### To do
The answer is an exact repeat of the entries below, with the pictures omitted.

▬▬▬

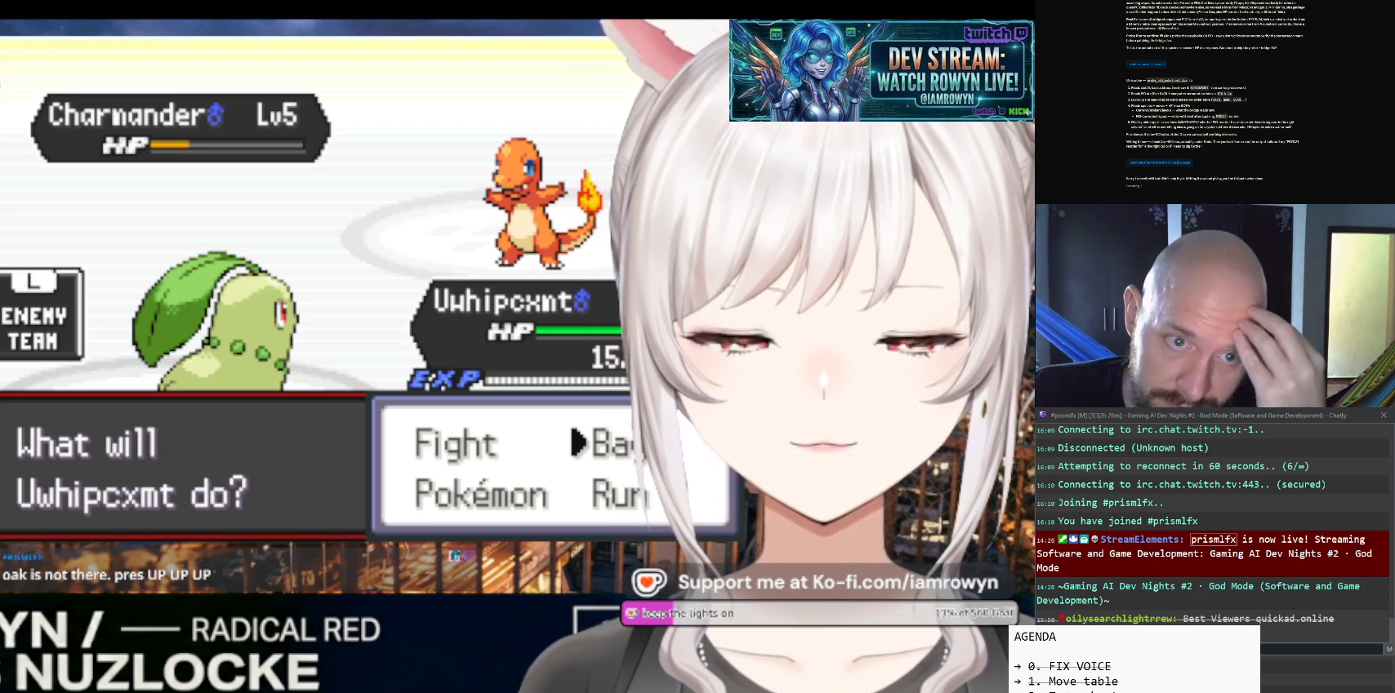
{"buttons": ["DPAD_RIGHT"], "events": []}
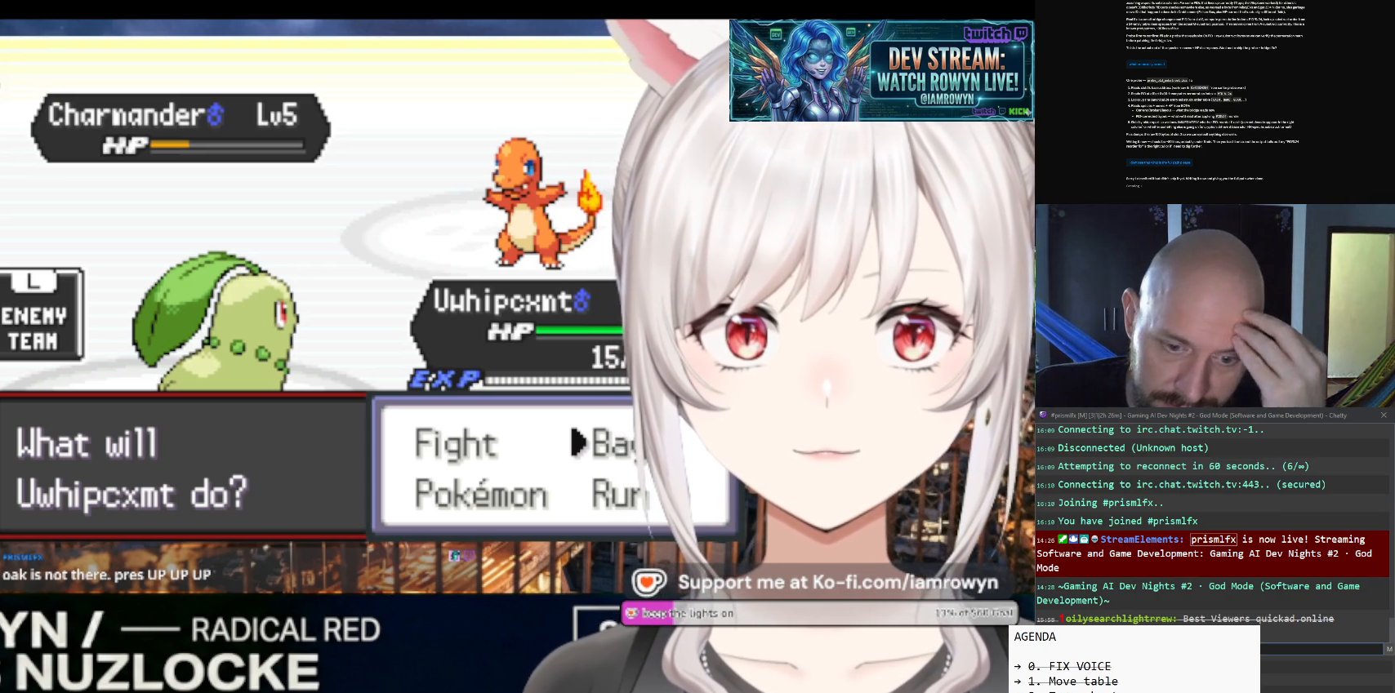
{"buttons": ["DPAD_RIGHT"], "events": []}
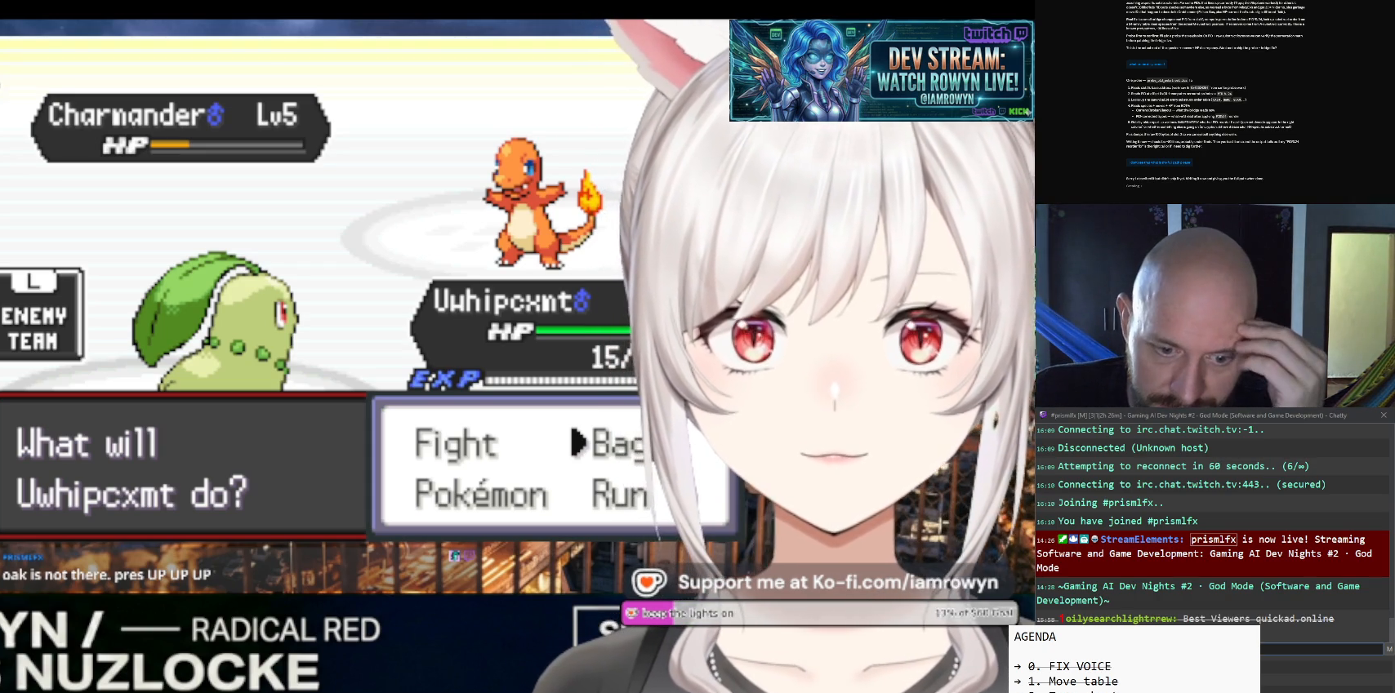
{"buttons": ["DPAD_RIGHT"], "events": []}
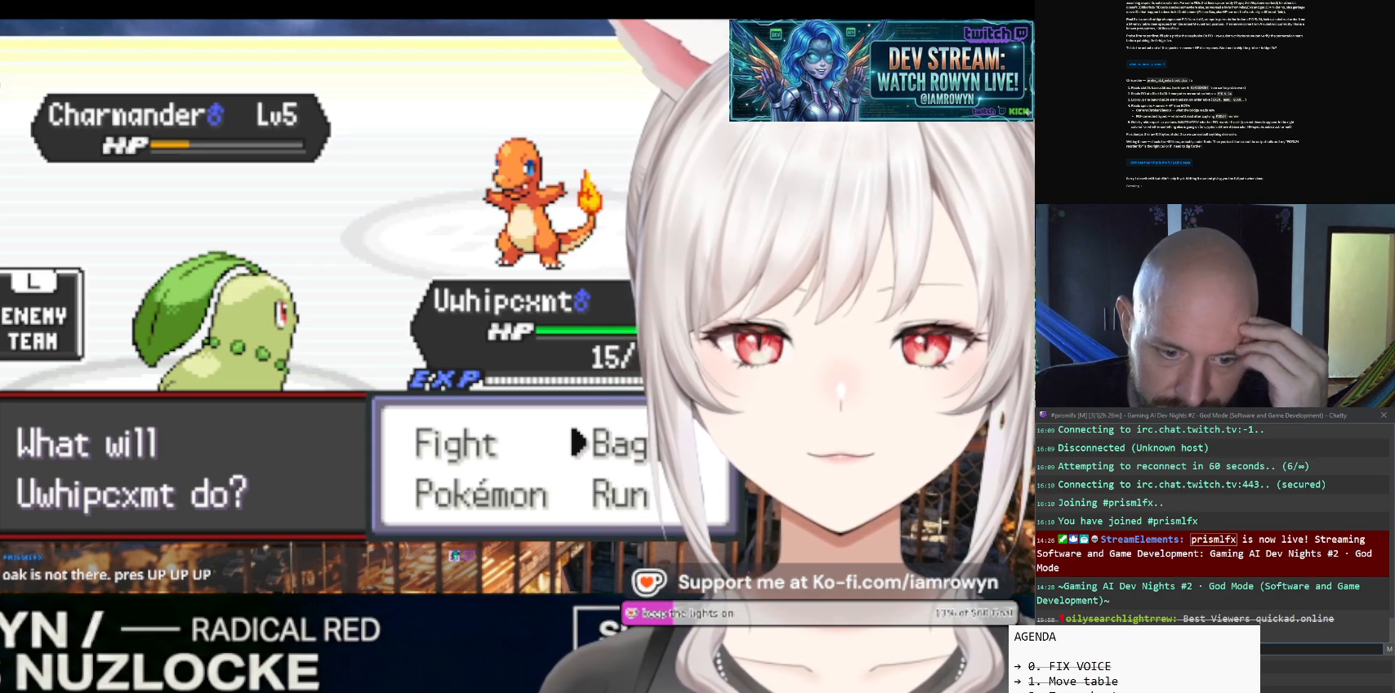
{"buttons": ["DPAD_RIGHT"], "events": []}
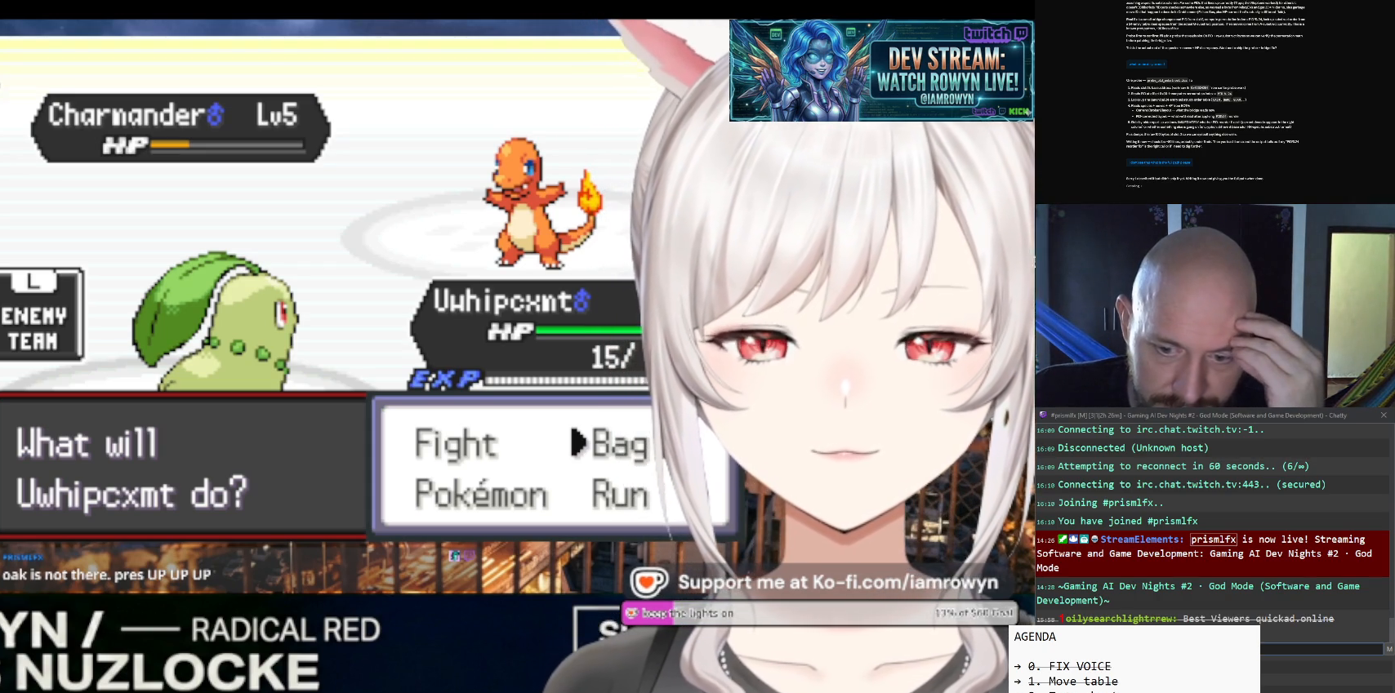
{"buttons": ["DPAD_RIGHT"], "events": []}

▬▬▬

### Answer box
{"buttons": ["DPAD_RIGHT"], "events": []}
{"buttons": ["DPAD_RIGHT"], "events": []}
{"buttons": ["DPAD_RIGHT"], "events": []}
{"buttons": ["DPAD_RIGHT"], "events": []}
{"buttons": ["DPAD_RIGHT"], "events": []}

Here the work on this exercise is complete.